The C++ algorithm implements the mathematical model with numerical methods such as Runge-Kutta integration for accuracy. To handle real-time constraints, optimization techniques like lookup tables for air resistance coefficients are used. The program outputs not only the release position but also suggested fire drone maneuvers to achieve it, considering flight dynamics limitations.
| Component | Language/Platform | Function | Output |
|---|---|---|---|
| Data Acquisitor | Java with MSDK | Collect fire drone data | TXT files |
| Algorithm Engine | C++ | Solve targeting equations | Optimal release parameters |
| User Interface | Android/iOS | Display results and controls | Visual guidance for operator |
| Communication Module | Wi-Fi/UDP | Transmit data between systems | Real-time updates |
The integration of these components ensures that the fire control system operates seamlessly with fire drones, enhancing strike precision. Testing in controlled environments shows that the system reduces strike errors by over 70% compared to manual methods, significantly improving the effectiveness of fire drones in firefighting scenarios.
Conclusion
The application of fire drones in emergency rescue is continuously advancing. Scientifically and rationally using fire drones in rescue operations can minimize casualties, economic losses, and improve rescue efficiency. Through the development of a fire control system for fire drones, the accuracy of fire suppression strikes can be enhanced, and human intervention in dangerous scenarios can be partially replaced, holding great significance for practical firefighting. Future work will focus on integrating machine learning for adaptive wind prediction, expanding the system to multi-drone coordination, and field testing in real fire incidents. The ongoing evolution of fire drone technology promises even greater contributions to public safety and disaster response.

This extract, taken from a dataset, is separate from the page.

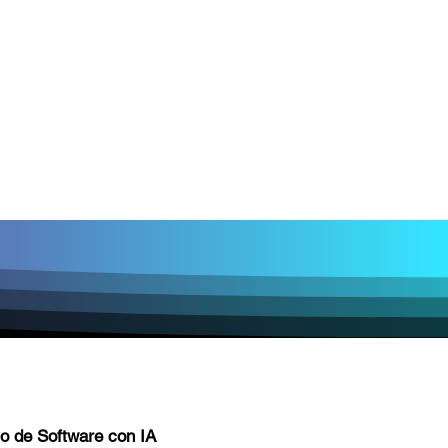
lo de Software con IA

In summary, this development perspective outlines a comprehensive approach to creating a fire control system for fire drones, from mathematical modeling to software implementation. By leveraging existing SDKs and simulation tools, we can address current limitations and unlock the full potential of fire drones in firefighting. The emphasis on real-time data processing and user-friendly interfaces ensures practicality for rescue teams. As fire drones become more prevalent, such systems will be integral to safe and efficient operations, ultimately saving lives and property.